— Приходил прокурор, — сказал Друд, смотря в огонь. — Он волновался; задал ряд нелепых вопросов. Я не отвечал; я выгнал его. Еще была… — Друд выпустил сложный клуб дыма. — В общем маяк все-таки хорош, Стеббс, но я завтра уйду.
— Опять, — печально заметил сторож.
— Есть причины, почему я должен развлечься. Веселья, веселья, Стеббс! Ты знаешь уже, какое веселье произошло в цирке. Такое же затеял я в разных местах земли, а ты о том будешь читать в газетах.
— Воображаю! — сказал Стеббс. — Я, в сущности, мало говорю, потому что привык; но, как вспомню, кто вы, подо мной словно загорится стул.
Друд сдвинул брови, улыбку спрятав в усы.
— Солнце не удивляет тебя? — спросил он очень серьезно. — А этот удар волны? А ты сам, когда с удивлением, как бы отразясь в глубине собственного же сердца, говоришь: «Я, я, я», — прислушиваешься к непостижимому мгновению этому и собираешь в дырочку твоего зрачка стомильный охват неба и моря, — тогда ты глупо и самодовольно спокоен?

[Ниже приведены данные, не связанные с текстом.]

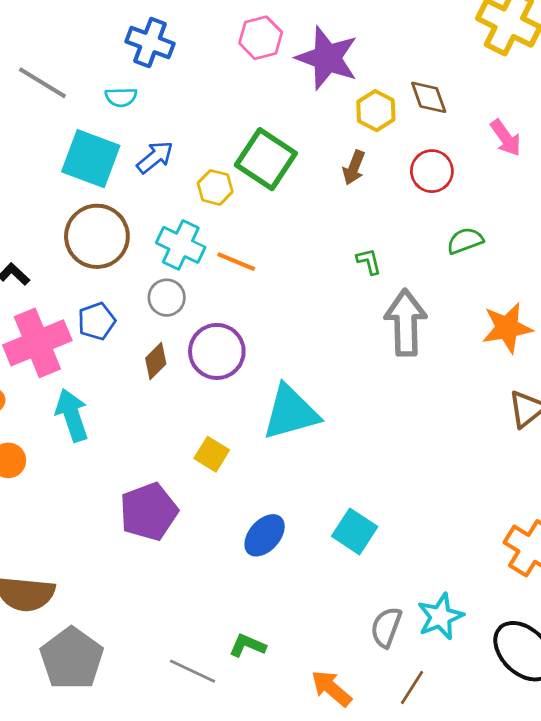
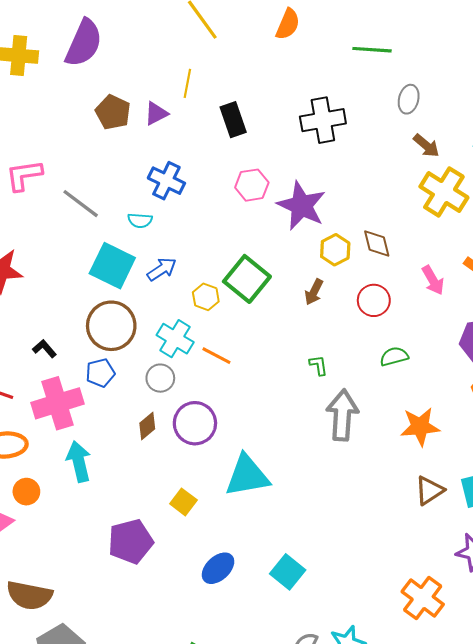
blue pentagon: (97, 321) -> (100, 373), moved

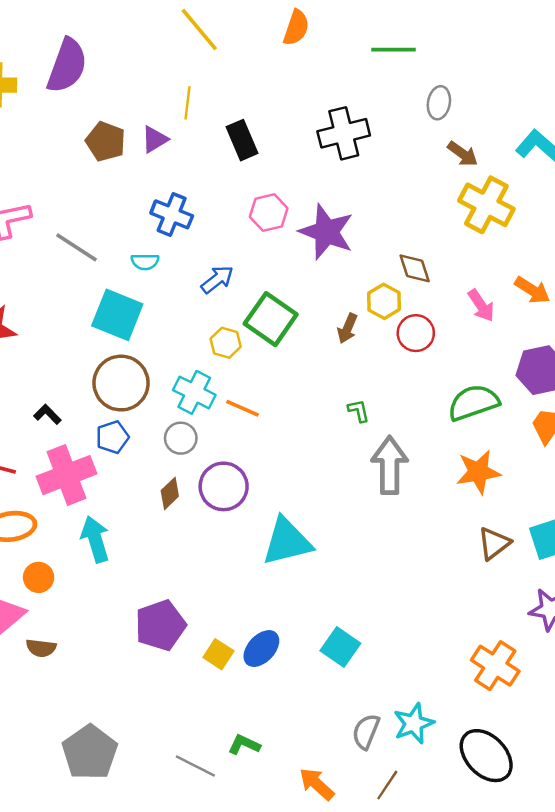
yellow hexagon: (335, 250) -> (384, 301), moved
blue arrow: (162, 269) -> (217, 279), moved
green semicircle: (394, 356) -> (473, 403), moved, size x1.6
yellow square: (183, 502) -> (218, 654), moved
brown semicircle: (29, 595) -> (41, 648), moved, size x0.6

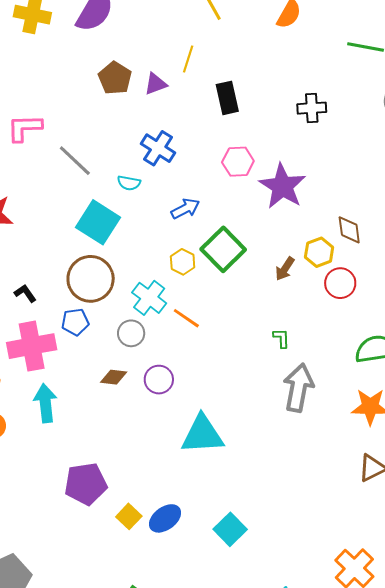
black cross: (344, 133) -> (312, 108), size x0.7
purple circle: (224, 486) -> (159, 380), size x0.7
brown diamond: (170, 493) -> (114, 377), turned 40

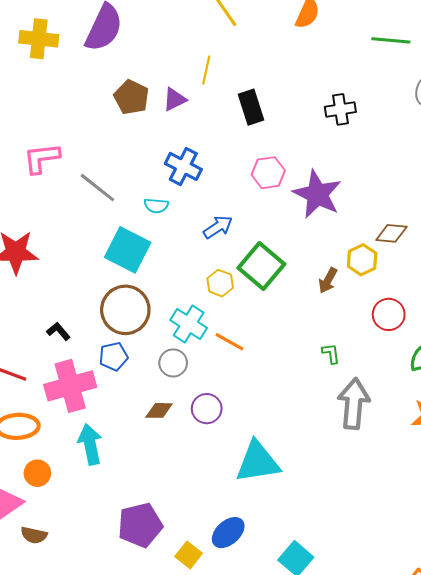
brown diamond: (349, 230) -> (391, 233), turned -72
red circle: (340, 283) -> (389, 314), moved
blue ellipse: (165, 518) -> (228, 533), moved

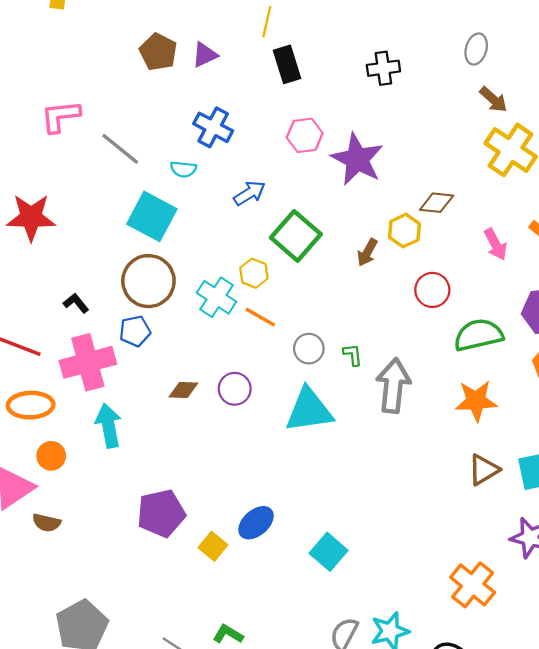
yellow line: (206, 70) -> (267, 22), moved
yellow hexagon: (220, 283) -> (254, 273), moved
green L-shape: (331, 353) -> (353, 355), moved
gray circle: (173, 363) -> (309, 349), moved
cyan triangle: (258, 462) -> (309, 410), moved

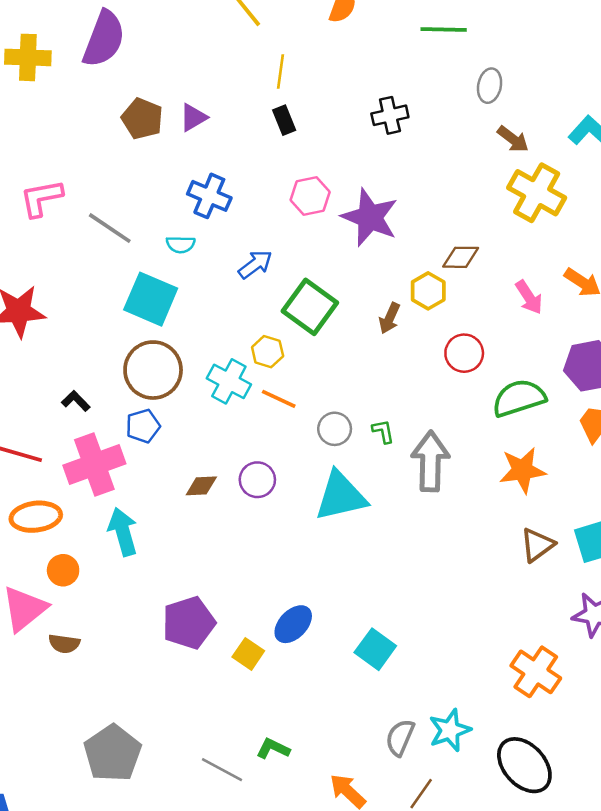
yellow line: (267, 22) -> (280, 72), moved
black rectangle: (287, 64) -> (284, 120), size x0.7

— Ну, ладно, — возразил Стеббс. — А вот что скажите: не полюбили ли вы?
Он произнес эти слова с оттенком такой важной и наивной заботы, что Друд простил его проницательность.
— Едва ли… — пробормотал он, толкая ногой полено. — Но контраст был разителен. Все дело в контрасте. Понял ты что-нибудь?
— Все! — с ужасом прошептал Стеббс. — Кофе готов.
— Довольно об этом; бросил ты писать стихи или нет?
— Нет, — сказал Стеббс с апломбом; глаза его блеснули живо и жадно. Не раз видел он себя в образе чугунного памятника, простирающим вещую руку над солнечной площадью. Но в малой его душе поэзия лежала ничком, ибо негде ей было повернуться. Так, град, рожденный электрическим вихрем, звонко стучит по тамбурину, но тупо по бочке. — Нет. В этом пункте мы разойдемся. Стихи мне стали даваться легче; есть прямо, — не скажу: гениальные, но замечательные строки.
Лишь он заговорил о стихах (писать которые мог по нескольку раз в день), с уверенностью, что Друд дразнит его, — так были очевидны Стеббсу их мифические достоинства, — как его скулы замалиновели, голос зазвенел, а руки, вонзясь в волосы, откинули их вверх страшным кустом.
— Хотите, я прочитаю «Телеграфиста из преисподней»?
— Представь — да, — смеясь, кивнул Друд, — да, и как можно скорее.
С довольным видом Стеббс выгрузил из сундука кипу тетрадей. Перелистывая их, он бормотал: — «Ну… это не отделано…», «в первоначальной редакции», «здесь — недурно», — и тому подобные фразы, имеющие значение приступа. Наконец, он остановился на рукописи, пестрой от клякс.
— Слушайте! — сказал Стеббс.
— Слушаю! — сказал Друд. Сторож заголосил нараспев:
В ветро-весеннем зное,
Облачись облаком белым,
Покину царство земное
И в подземное сойду смело.
Там — Ад. Там горят свечи
Из человечьего жира;
Живуча там память о встрече
С существом из другого мира.
На моей рыдающей лире
Депешу с берегов Стикса
Шлю тем, кто в подлунном, мире
Ищет огневейного Икса.
Гремя подземным раскатом.
Демон…
— Теперь, — сказал Друд, — почитай другое. Стеббс послушно остановился.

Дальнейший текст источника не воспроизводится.